- © 2007 Canadian Medical Association or its licensors
We agree with Paul Caulford and Yasmin Vali that uninsured immigrant and refugee patients are undertreated.1 In Greece, uninsured patients with end-stage renal disease cannot be registered to undergo regular hemodialysis. However, emergent hemodialysis sessions are financially covered by the national health system, so these patients are admitted to public hospitals as emergency cases and they undergo dialysis in the hopsitals' renal units. They are discharged after their dialysis session. In Greece, a different hospital is on duty to provide outpatient emergency service each day. Therefore, uninsured hemodialysis patients are treated in a different dialysis unit each time.

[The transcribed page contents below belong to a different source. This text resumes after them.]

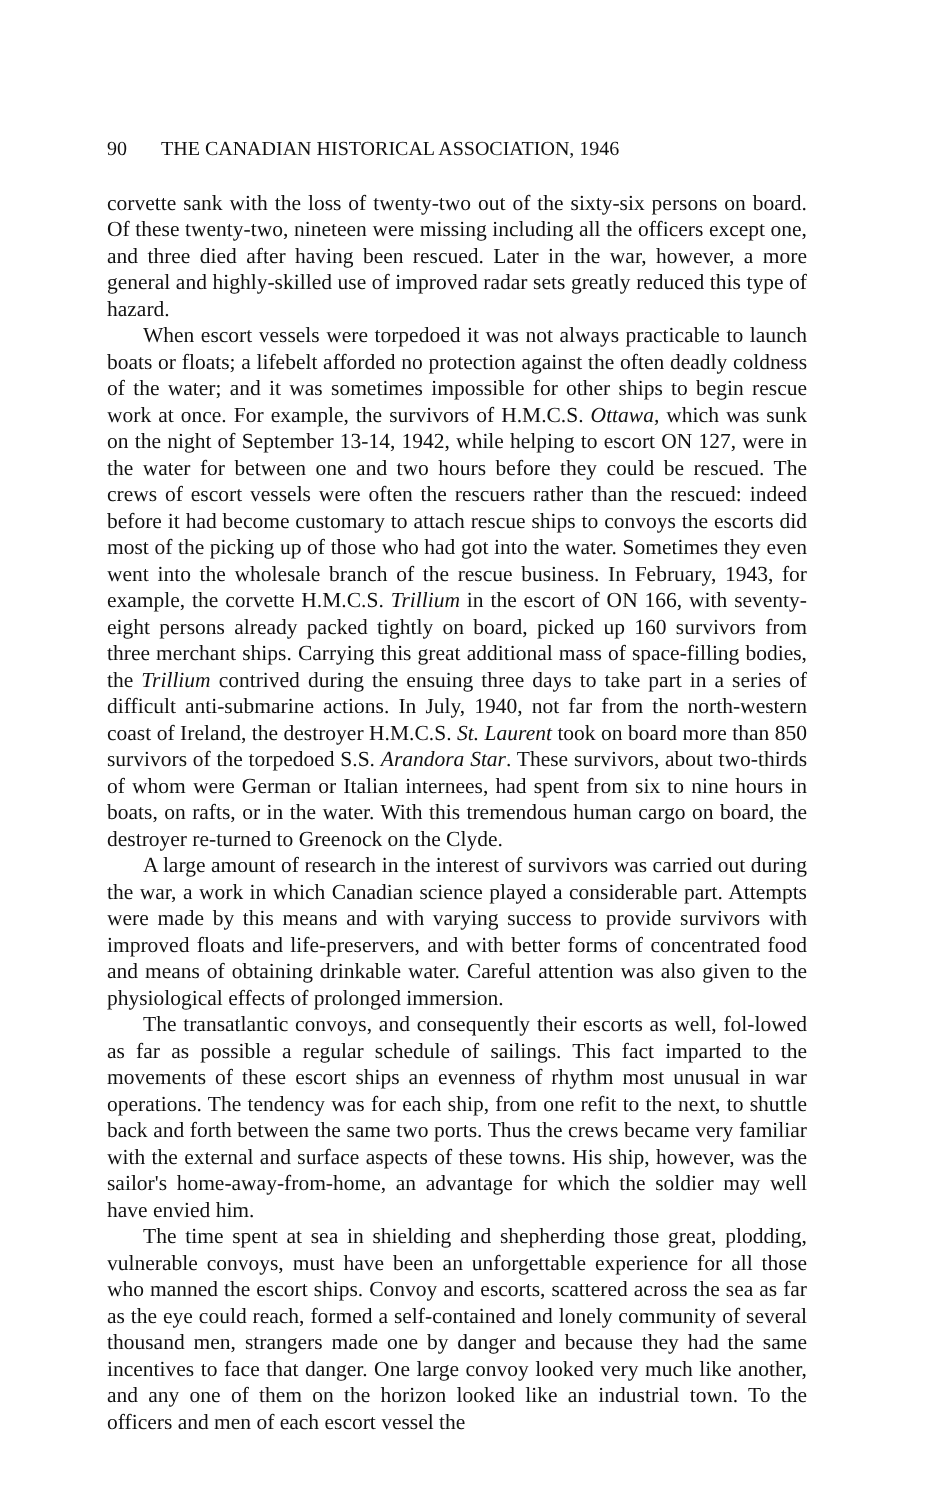90 THE CANADIAN HISTORICAL ASSOCIATION, 1946
corvette sank with the loss of twenty-two out of the sixty-six persons on board. Of these twenty-two, nineteen were missing including all the officers except one, and three died after having been rescued. Later in the war, however, a more general and highly-skilled use of improved radar sets greatly reduced this type of hazard.
When escort vessels were torpedoed it was not always practicable to launch boats or floats; a lifebelt afforded no protection against the often deadly coldness of the water; and it was sometimes impossible for other ships to begin rescue work at once. For example, the survivors of H.M.C.S. Ottawa, which was sunk on the night of September 13-14, 1942, while helping to escort ON 127, were in the water for between one and two hours before they could be rescued. The crews of escort vessels were often the rescuers rather than the rescued: indeed before it had become customary to attach rescue ships to convoys the escorts did most of the picking up of those who had got into the water. Sometimes they even went into the wholesale branch of the rescue business. In February, 1943, for example, the corvette H.M.C.S. Trillium in the escort of ON 166, with seventy-eight persons already packed tightly on board, picked up 160 survivors from three merchant ships. Carrying this great additional mass of space-filling bodies, the Trillium contrived during the ensuing three days to take part in a series of difficult anti-submarine actions. In July, 1940, not far from the north-western coast of Ireland, the destroyer H.M.C.S. St. Laurent took on board more than 850 survivors of the torpedoed S.S. Arandora Star. These survivors, about two-thirds of whom were German or Italian internees, had spent from six to nine hours in boats, on rafts, or in the water. With this tremendous human cargo on board, the destroyer re-turned to Greenock on the Clyde.
A large amount of research in the interest of survivors was carried out during the war, a work in which Canadian science played a considerable part. Attempts were made by this means and with varying success to provide survivors with improved floats and life-preservers, and with better forms of concentrated food and means of obtaining drinkable water. Careful attention was also given to the physiological effects of prolonged immersion.
The transatlantic convoys, and consequently their escorts as well, fol-lowed as far as possible a regular schedule of sailings. This fact imparted to the movements of these escort ships an evenness of rhythm most unusual in war operations. The tendency was for each ship, from one refit to the next, to shuttle back and forth between the same two ports. Thus the crews became very familiar with the external and surface aspects of these towns. His ship, however, was the sailor's home-away-from-home, an advantage for which the soldier may well have envied him.
The time spent at sea in shielding and shepherding those great, plodding, vulnerable convoys, must have been an unforgettable experience for all those who manned the escort ships. Convoy and escorts, scattered across the sea as far as the eye could reach, formed a self-contained and lonely community of several thousand men, strangers made one by danger and because they had the same incentives to face that danger. One large convoy looked very much like another, and any one of them on the horizon looked like an industrial town. To the officers and men of each escort vessel the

Our unpublished data show that these patients have a higher mortality rate (approaching 22% per dialysis year) than patients receiving regular hemodialysis in our unit. Possible reasons for this include inefficient dialysis dosing, a lack of standard monitoring and problems with follow-up after drug administration for the patients treated on an emergent basis. The uninsured population includes unemployed Greek-born patients, as well as immigrants and refugees from Southeastern Europe (e.g., Albania, Bulgaria and Romania), Asia (e.g., India and Pakistan) and Africa (e.g., Nigeria and Ivory Coast). Uninsured patients constitute a significant proportion of the total nephrology admissions to hospital (almost 19%), and their numbers are increasing dramatically each year. Action must be taken nationally and internationally so that uninsured immigrants and refugees with end-stage renal disease can receive adequate treatment and enjoy an acceptable quality of life in their new countries.